Nama populer tetap diperlukan tetapi orang yang bisa bekerja juga dibutuhkan meskipun tak populer. Nah, sosialisasi itu satu cara supaya orang yang tak populer tapi dibutuhkan bisa dikenal pemilih.
Jangan khawatir Musywil Muhammadiyah jadi ajang berpolitik. Muhammadiyah tidak berpolitik praktis sudah dipahami warganya. Tapi mereka harus mengerti peta politik. Jangan sampai buta politik supaya cerdas memilih.
Wadah Kaderisasi
Model pemilihan tertutup merupakan kegagalan mekanisme pergantian pemimpin. Kegagalan kaderisasi. Karena belum ada wadah untuk memunculkan kader terbaik. Semuanya dibiarkan berjalan alami. Apa anane. Ngglundhung semprong.
Padahal Muhammadiyah berslogan Islam berkemajuan. Kalau tak ada keterbukaan dan inovasi mana bisa disebut berkemajuan. Syarat kemajuan harus ada perubahan. Kalau stagnan, bertahan dengan kemapanan, itu bukan berkemajuan.
Tema muktamar kemarin Memajukan Indonesia Mencerahkan Semesta. Bagaimana cara dan rumusannya untuk mewujudkan tema itu? Orang Muhammadiyah harus maju dan mendapat pencerahan dulu.
Orang bisa maju dan mencerahkan adalah orang-orang yang mau berubah. Tidak bertahan dengan kebiasaan yang mapan padahal sudah tidak sesuai zamannya lagi.
Muhammadiyah itu minoritas di dalam masyarakat yang bermadzhab Syafiiyah. Minoritas bukan berarti lemah. Kalau benar-benar berkemajuan dan mencerahkan maka bisa memengaruhi masyarakat dan kebijakan negara. Seperti kelompok oligarki pengusaha itu. Minoritas tapi menguasai aset, pejabat, dan kebijakan negara.
Di dunia ini banyak negara kecil tapi mampu menguasai negara besar karena pemimpinnya berintegritas, bagus, visioner, punya uang dan teknologi. Pintar memilih orang yang tepat di bidangnya. Coba lihat negara kecil tetangga kita.
Target Jelas
Maka 13 anggota PWM yang dibutuhkan adalah orang yang mampu menjawab tantangan masa depan. Contoh pendidikan. Kita punya sekolah ribuan tapi hanya 28 persen maju. Maka target pemimpin PWM bisa menaikkan lebih dari 50 persen sekolah Muhammadiyah menjadi maju.
Kita punya jaringan rumah sakit harus bisa memajukan dan menjadikan rujukan bagi masyarakat terutama kelas menengah ke atas.
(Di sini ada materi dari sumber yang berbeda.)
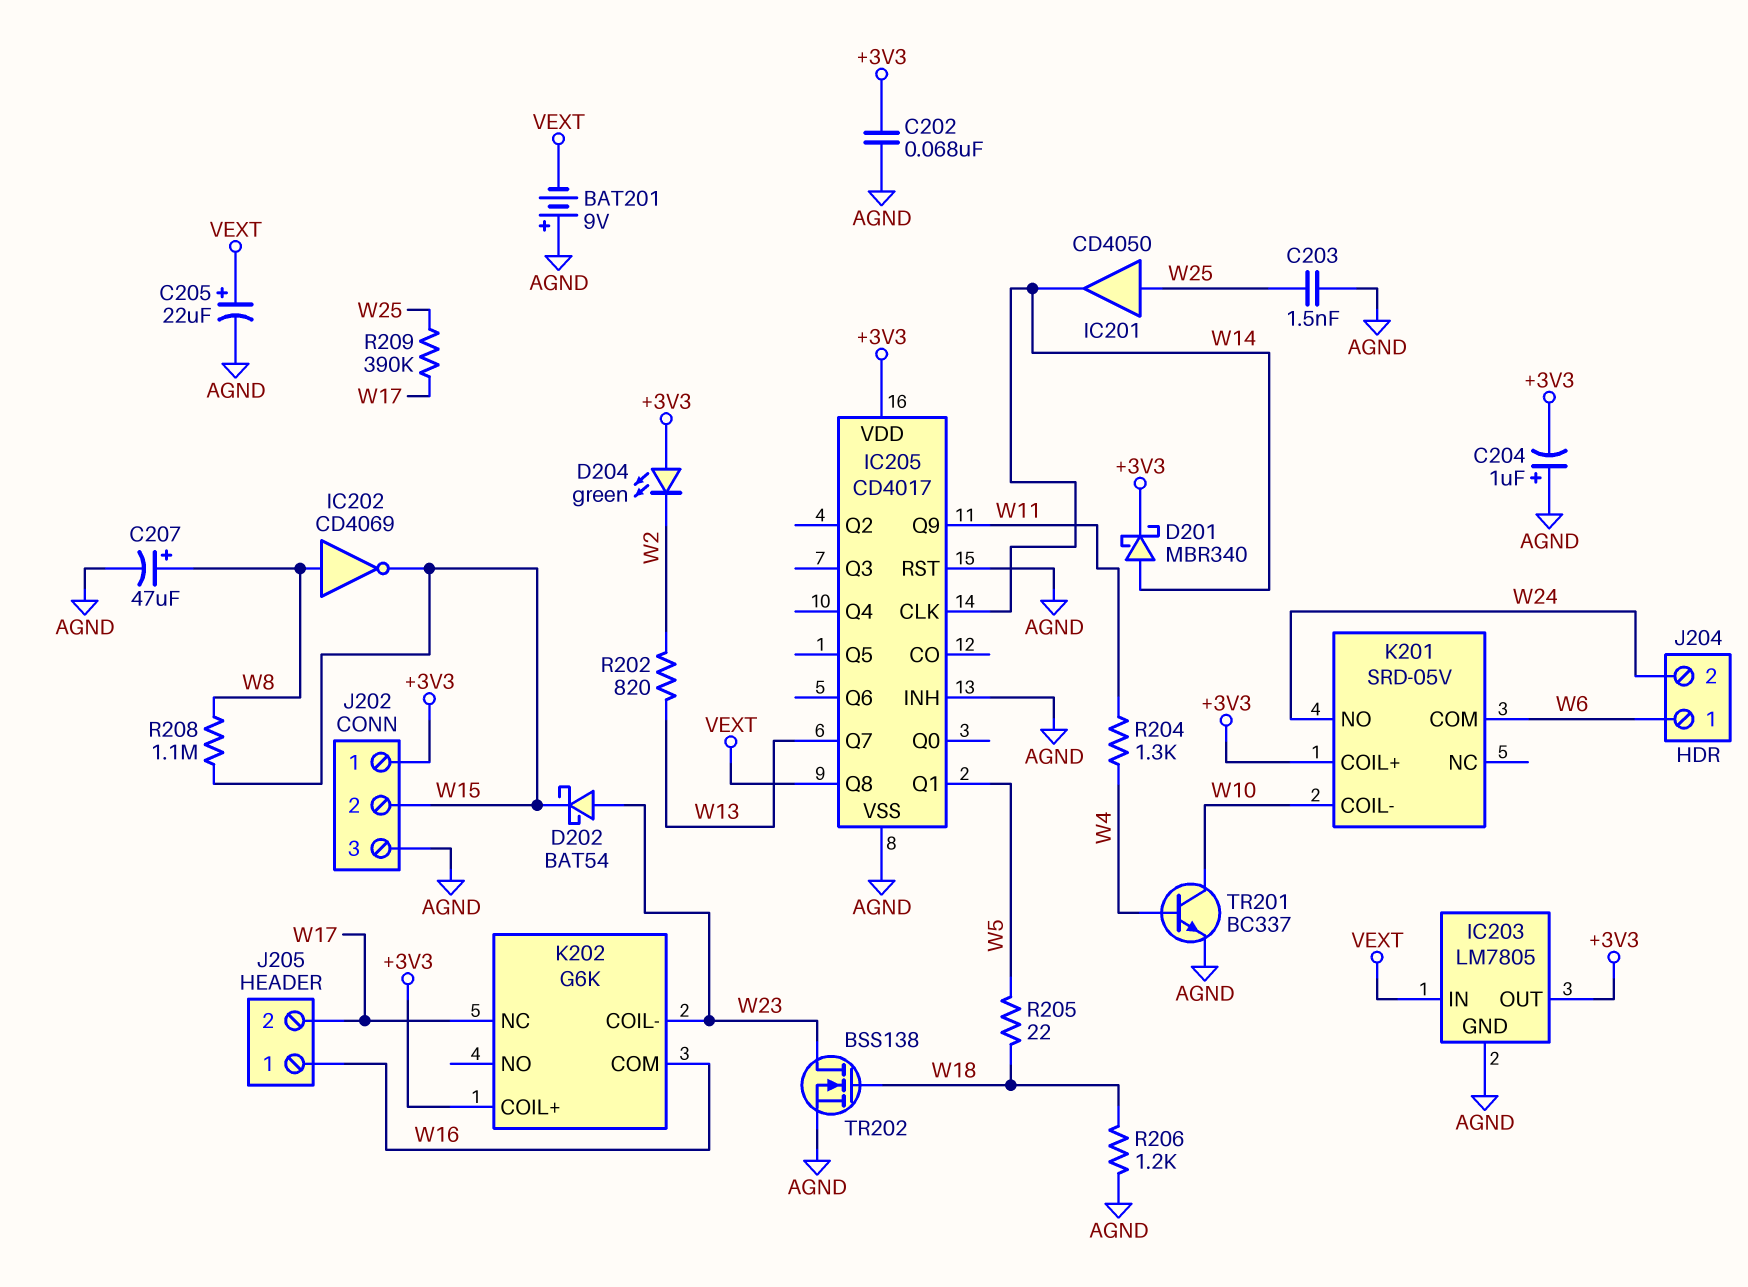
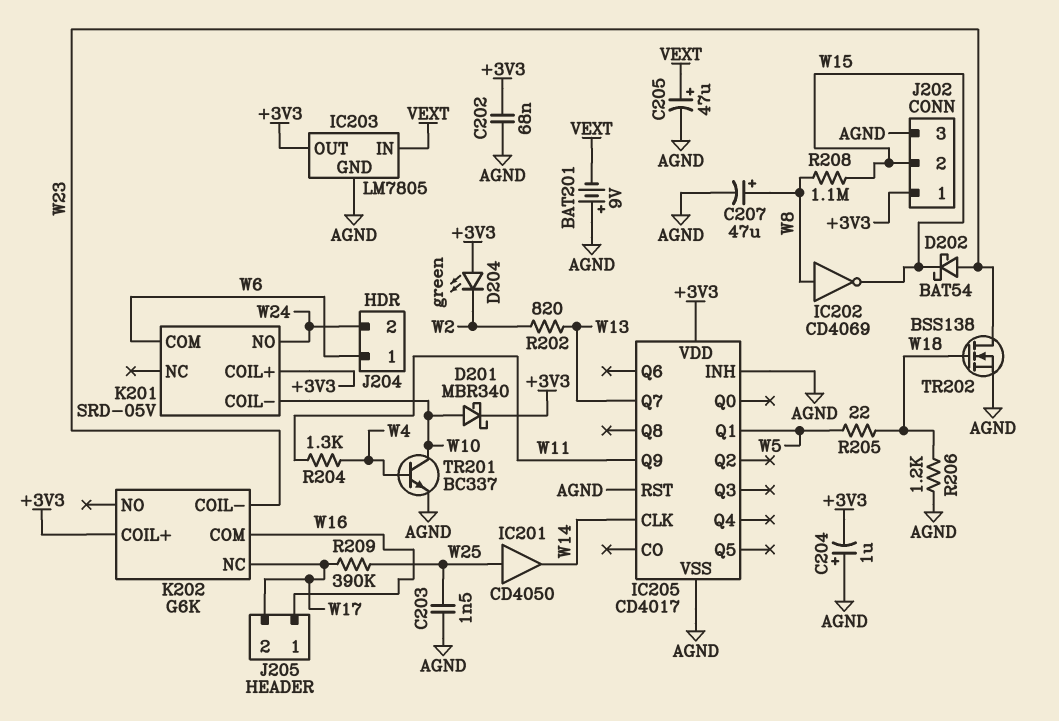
C205: 22uF (plus VEXT, minus AGND) -> 47uF (plus VEXT, minus AGND)
D201: schottky MBR340 (A W14, K +3V3) -> schottky MBR340 (A W10, K +3V3)
IC205 pin Q8: VEXT -> none

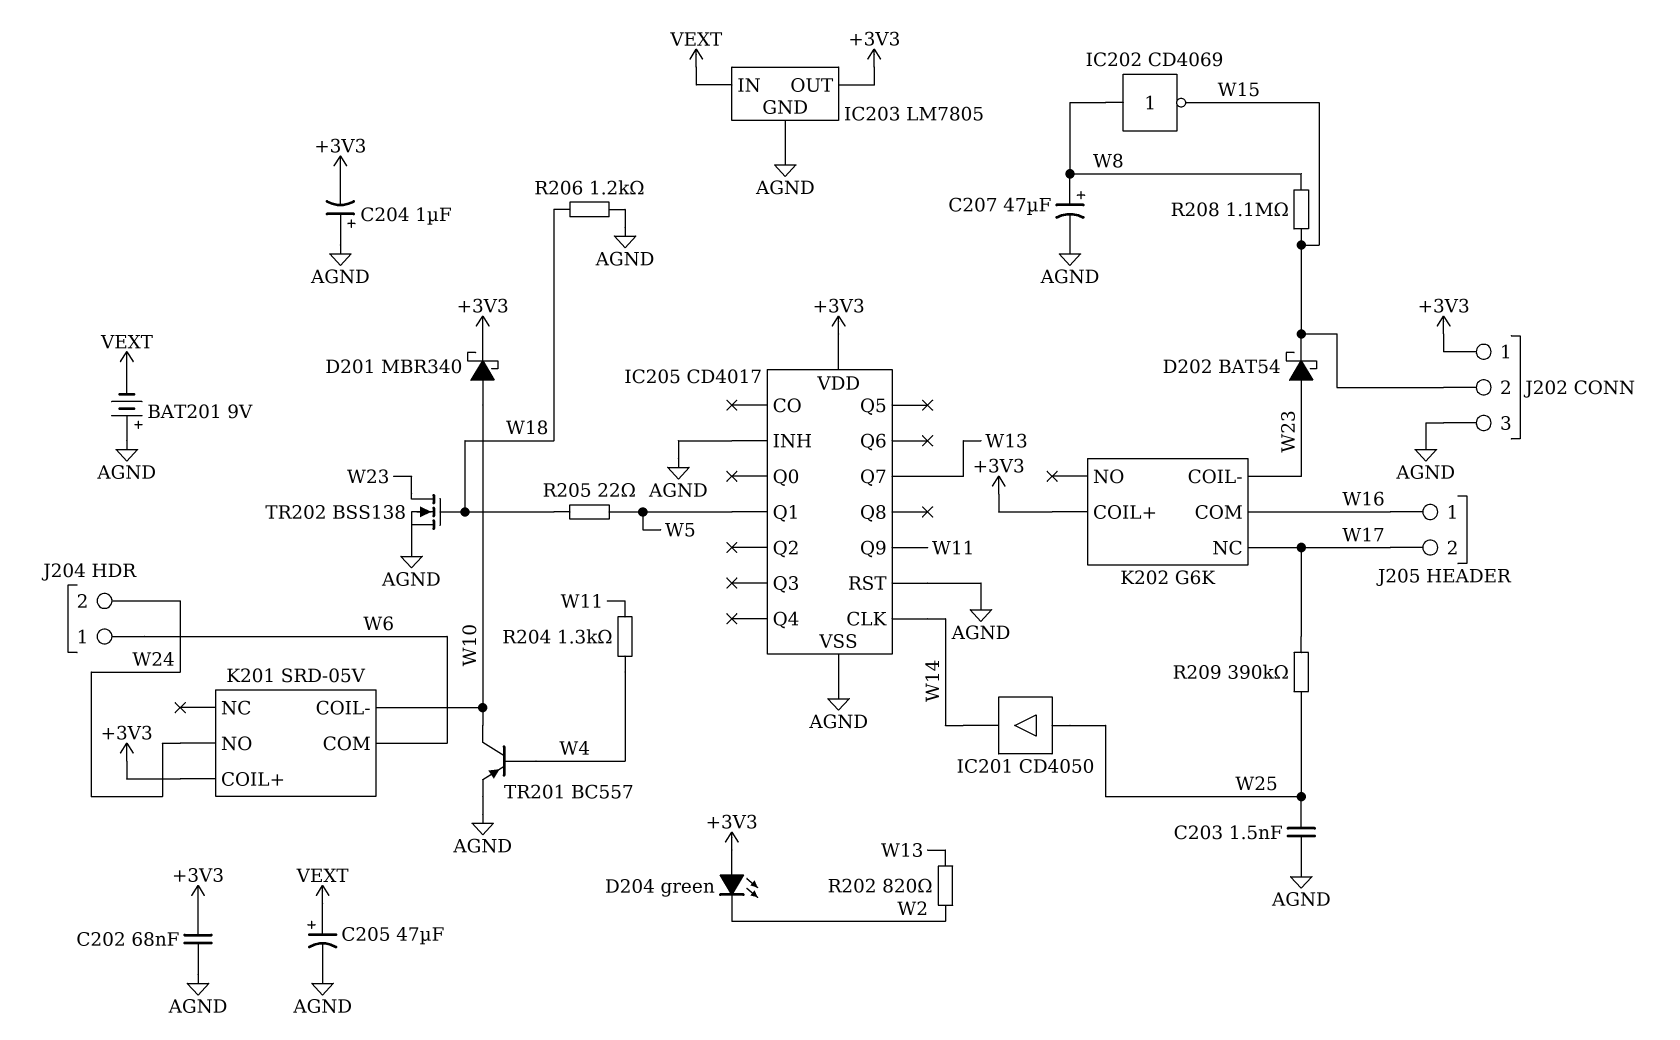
TR201: NPN BC337 (B W4, C W10, E AGND) -> PNP BC557 (B W4, C W10, E AGND)

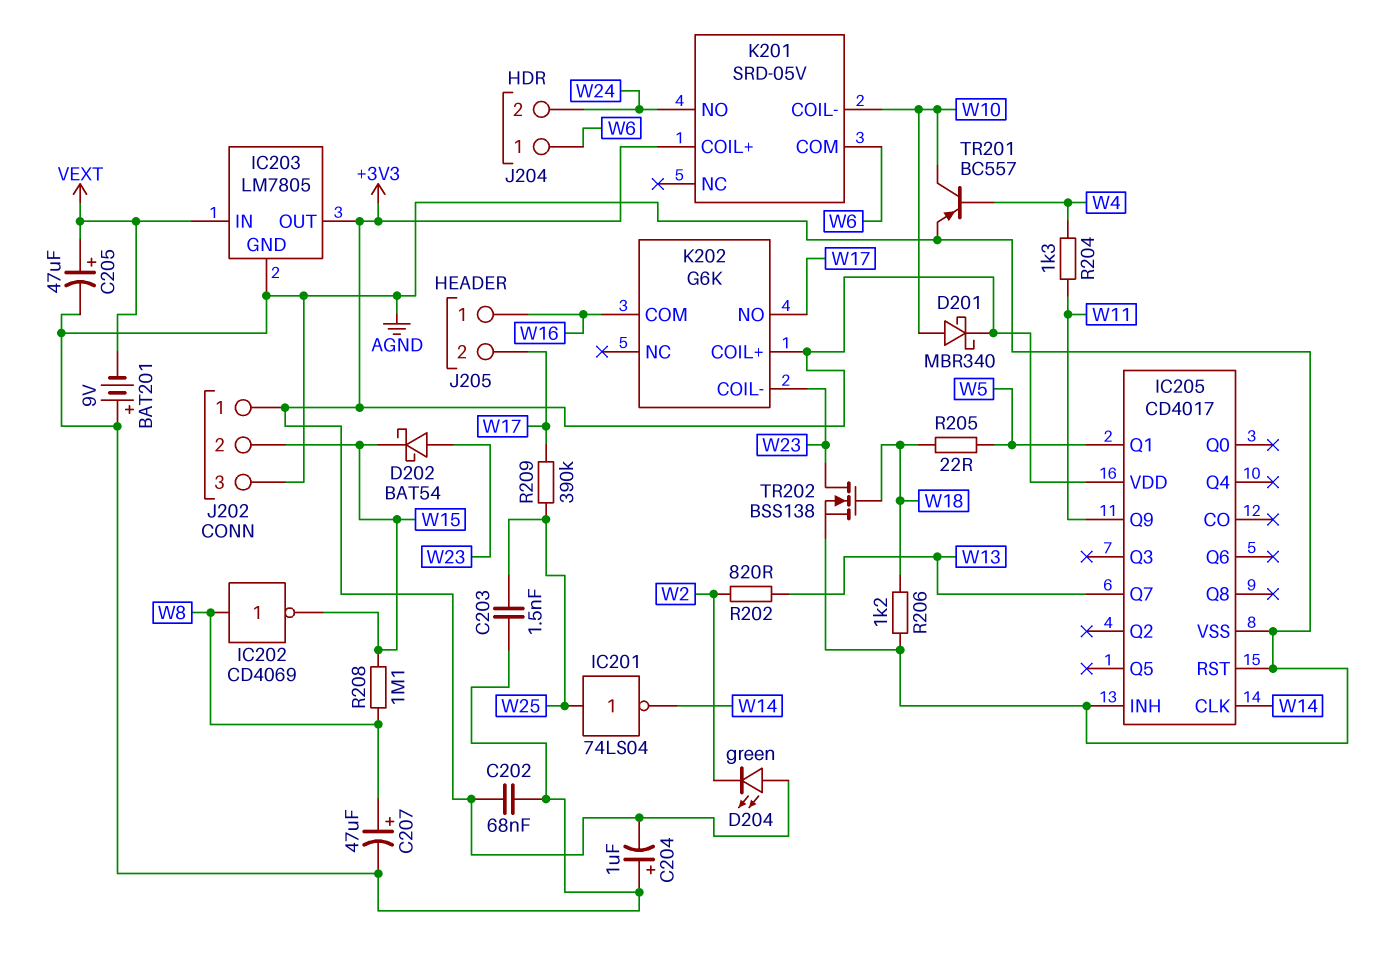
IC201: buffer CD4050 (in W25, out W14) -> NOT 74LS04 (in W25, out W14)
K202 pin NC: W17 -> none
K202 pin NO: none -> W17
Bahkan bisa menjadi pilihan pasien-pasien yang suka berobat keluar negeri.
Kita punya perusahaan dan UMKM, tugas PWM menjadikan bisnis ini berkembang di semua daerah. Melahirkan kelompok saudagar. Bukan hanya pegawai. Kemajuan ekonomi untuk menopang biaya dakwah.
Bidang digital, Muhammadiyah sudah ketinggalan. Pemimpin PWM harus bisa mengejar ketertinggalan itu dengan memberi perhatian khusus. Karena digitalisasi merupakan tuntutan masa depan.
Terakhir saya ingin mengingatkan tentang burhani, bayani, dan irfani yang sering diceramahkan. Mari dipraktikkan di Musywil supaya paham maksudnya. Tiga hal itu adalah metode mencari pengetahuan berlandaskan al-Quran.
Di Musywil diterapkan untuk memilih pemimpin. Burhani melihat tampilan fisik, perilaku, dan pemikiran calon pimpinan. Lalu naik ke tahap bayani. Melihat sisi rasionalitas kebutuhan dan kecocokan dengan akal pikiran dan tradisi Muhammadiyah Jatim. Ditimbang-timbang manfaat dan mudharatnya untuk membuat keputusan.
Tahap berikutnya irfani. Melihat tingkat spiritualitas. Kalau sudah sip maka kita tawakal kepada Allah. Semoga ini pilihan terbaik.